Durante a abertura da Reunião de Ministros de Finanças e Presidentes de Bancos Centrais do Brics, neste sábado (5), no Rio de Janeiro, o ministro da Fazenda, Fernando Haddad, defendeu uma “reglobalização sustentável”, proposta que, segundo ele, representa uma nova aposta na globalização, agora baseada no desenvolvimento social, econômico e ambiental da humanidade.
Ao discursar no evento, Haddad também manifestou apoio à criação de uma Convenção-Quadro das Nações Unidas sobre Cooperação Internacional em Matéria Tributária, medida que visa estabelecer um sistema tributário global mais justo. Para o ministro, essa convenção representa um avanço rumo a um modelo mais inclusivo e eficaz de arrecadação, capaz de fazer com que os super-ricos do mundo contribuam de forma mais equitativa. “É uma condição para que finalmente paguem sua justa contribuição em impostos”, afirmou.

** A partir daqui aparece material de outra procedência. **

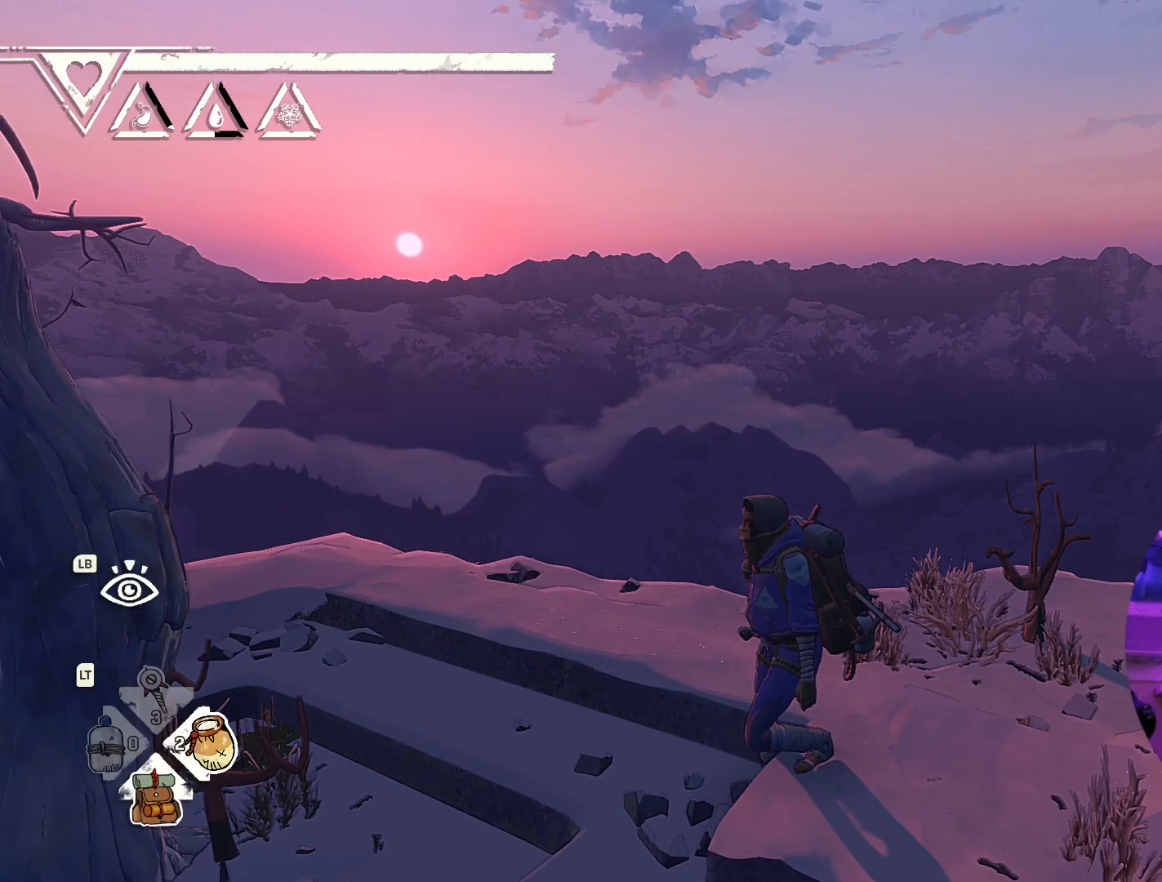
{"buttons": [], "left_stick": "center", "right_stick": "center", "events": []}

O ministro destacou que o Brics – bloco que reúne 11 países e responde por quase metade da população mundial – surgiu da reivindicação por maior representatividade dos países emergentes no sistema financeiro global. “Nenhum outro foro possui hoje maior legitimidade para defender uma nova forma de globalização”, declarou.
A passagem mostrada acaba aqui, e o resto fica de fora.